-- RECORDS FOR THE EXERCISE start --

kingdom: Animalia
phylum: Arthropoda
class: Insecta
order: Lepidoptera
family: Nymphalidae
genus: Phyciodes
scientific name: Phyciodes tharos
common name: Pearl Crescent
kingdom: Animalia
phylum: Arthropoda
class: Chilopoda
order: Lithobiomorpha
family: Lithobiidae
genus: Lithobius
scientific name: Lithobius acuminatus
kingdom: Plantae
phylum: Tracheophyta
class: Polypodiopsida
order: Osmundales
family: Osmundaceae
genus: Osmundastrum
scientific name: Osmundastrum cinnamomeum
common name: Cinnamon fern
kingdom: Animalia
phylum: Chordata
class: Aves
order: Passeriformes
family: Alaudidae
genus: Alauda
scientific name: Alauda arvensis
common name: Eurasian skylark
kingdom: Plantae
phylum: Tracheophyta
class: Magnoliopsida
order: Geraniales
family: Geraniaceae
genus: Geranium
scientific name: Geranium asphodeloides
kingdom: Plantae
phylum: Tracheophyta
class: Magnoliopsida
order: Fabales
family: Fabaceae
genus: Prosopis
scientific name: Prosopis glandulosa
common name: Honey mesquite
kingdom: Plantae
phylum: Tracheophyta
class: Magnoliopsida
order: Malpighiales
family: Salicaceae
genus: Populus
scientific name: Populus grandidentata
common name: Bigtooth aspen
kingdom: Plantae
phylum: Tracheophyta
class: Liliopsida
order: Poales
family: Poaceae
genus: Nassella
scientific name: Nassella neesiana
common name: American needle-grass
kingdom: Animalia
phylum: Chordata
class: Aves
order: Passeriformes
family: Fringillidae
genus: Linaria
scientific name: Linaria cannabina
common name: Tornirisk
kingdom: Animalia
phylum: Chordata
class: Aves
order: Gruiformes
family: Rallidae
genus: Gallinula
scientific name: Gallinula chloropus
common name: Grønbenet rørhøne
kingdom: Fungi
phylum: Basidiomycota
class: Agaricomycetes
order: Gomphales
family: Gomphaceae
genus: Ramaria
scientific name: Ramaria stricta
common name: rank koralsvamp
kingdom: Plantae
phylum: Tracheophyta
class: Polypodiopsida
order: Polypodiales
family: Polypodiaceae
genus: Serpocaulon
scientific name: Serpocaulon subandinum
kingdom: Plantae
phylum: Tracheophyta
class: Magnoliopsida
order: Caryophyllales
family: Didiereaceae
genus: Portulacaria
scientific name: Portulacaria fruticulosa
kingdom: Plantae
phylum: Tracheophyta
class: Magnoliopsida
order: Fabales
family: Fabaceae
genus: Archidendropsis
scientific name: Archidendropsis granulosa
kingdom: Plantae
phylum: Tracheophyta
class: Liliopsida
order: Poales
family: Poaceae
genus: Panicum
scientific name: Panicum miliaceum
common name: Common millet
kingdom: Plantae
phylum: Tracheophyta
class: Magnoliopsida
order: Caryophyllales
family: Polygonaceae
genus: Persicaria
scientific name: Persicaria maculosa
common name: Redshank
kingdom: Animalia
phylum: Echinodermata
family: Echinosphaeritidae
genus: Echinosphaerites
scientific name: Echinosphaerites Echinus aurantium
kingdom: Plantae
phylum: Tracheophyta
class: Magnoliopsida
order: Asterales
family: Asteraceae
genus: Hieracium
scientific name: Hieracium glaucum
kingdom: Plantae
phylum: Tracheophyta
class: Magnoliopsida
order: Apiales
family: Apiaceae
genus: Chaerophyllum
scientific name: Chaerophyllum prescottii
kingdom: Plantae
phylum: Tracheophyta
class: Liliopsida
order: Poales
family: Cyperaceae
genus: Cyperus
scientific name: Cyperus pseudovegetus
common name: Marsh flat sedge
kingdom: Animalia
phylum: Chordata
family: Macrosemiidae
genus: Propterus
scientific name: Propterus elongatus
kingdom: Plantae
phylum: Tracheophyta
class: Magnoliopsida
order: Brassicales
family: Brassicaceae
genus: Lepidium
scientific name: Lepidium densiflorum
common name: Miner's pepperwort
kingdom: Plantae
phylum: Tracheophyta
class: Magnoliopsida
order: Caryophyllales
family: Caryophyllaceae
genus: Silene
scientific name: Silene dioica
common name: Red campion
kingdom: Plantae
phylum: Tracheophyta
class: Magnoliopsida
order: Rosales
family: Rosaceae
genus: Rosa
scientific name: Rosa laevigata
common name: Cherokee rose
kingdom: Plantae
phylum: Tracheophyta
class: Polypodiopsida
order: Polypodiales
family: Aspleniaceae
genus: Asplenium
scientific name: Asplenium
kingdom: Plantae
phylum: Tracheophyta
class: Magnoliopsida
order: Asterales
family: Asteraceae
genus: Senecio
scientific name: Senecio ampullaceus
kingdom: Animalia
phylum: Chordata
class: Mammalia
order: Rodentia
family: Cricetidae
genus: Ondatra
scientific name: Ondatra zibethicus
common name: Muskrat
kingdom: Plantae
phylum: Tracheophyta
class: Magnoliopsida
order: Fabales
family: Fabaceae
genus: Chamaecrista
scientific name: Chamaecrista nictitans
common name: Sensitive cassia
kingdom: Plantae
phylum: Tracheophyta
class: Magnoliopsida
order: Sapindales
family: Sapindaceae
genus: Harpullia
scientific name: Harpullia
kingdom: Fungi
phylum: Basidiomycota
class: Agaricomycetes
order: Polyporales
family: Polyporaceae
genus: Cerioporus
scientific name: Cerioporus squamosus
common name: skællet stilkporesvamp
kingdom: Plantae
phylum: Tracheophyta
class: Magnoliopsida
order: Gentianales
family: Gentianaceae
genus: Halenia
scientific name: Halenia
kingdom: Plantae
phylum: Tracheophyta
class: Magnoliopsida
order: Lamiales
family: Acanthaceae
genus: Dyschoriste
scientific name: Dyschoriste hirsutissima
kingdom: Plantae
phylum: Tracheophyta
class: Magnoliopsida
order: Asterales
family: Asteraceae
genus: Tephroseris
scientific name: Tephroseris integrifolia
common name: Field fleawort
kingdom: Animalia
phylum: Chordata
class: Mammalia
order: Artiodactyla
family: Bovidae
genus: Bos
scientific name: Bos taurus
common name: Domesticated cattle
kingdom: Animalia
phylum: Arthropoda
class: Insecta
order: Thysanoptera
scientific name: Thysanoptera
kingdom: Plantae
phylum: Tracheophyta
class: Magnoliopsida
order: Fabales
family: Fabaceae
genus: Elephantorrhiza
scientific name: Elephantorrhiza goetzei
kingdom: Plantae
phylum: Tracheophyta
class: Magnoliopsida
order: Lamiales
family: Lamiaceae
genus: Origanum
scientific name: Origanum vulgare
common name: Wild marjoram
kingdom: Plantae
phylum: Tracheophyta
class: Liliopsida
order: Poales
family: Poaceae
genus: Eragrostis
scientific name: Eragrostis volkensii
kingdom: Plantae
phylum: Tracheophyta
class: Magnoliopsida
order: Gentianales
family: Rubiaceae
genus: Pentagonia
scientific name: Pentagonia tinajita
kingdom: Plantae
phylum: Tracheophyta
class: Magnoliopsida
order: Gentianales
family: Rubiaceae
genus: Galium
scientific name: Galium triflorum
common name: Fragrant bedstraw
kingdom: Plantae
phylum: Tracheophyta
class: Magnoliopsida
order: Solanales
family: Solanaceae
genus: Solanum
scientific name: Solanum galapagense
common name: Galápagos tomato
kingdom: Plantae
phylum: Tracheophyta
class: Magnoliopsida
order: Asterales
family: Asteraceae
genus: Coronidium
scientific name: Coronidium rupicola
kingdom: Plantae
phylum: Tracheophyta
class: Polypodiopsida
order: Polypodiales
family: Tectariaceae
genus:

-- RECORDS FOR THE EXERCISE end --

WRITTEN TASK:
Lay out the records from the line with "genus: Persicaria" up to and including the line with "genus: Cyperus" as a two-column CSV with the columns field and value, one row per line. Put each entry in a single quoted field and turn any line breaks into spaces.

SOLVED PROBLEM:
field,value
"genus:","Persicaria"
"scientific name:","Persicaria maculosa"
"common name:","Redshank"
"kingdom:","Animalia"
"phylum:","Echinodermata"
"family:","Echinosphaeritidae"
"genus:","Echinosphaerites"
"scientific name:","Echinosphaerites Echinus aurantium"
"kingdom:","Plantae"
"phylum:","Tracheophyta"
"class:","Magnoliopsida"
"order:","Asterales"
"family:","Asteraceae"
"genus:","Hieracium"
"scientific name:","Hieracium glaucum"
"kingdom:","Plantae"
"phylum:","Tracheophyta"
"class:","Magnoliopsida"
"order:","Apiales"
"family:","Apiaceae"
"genus:","Chaerophyllum"
"scientific name:","Chaerophyllum prescottii"
"kingdom:","Plantae"
"phylum:","Tracheophyta"
"class:","Liliopsida"
"order:","Poales"
"family:","Cyperaceae"
"genus:","Cyperus"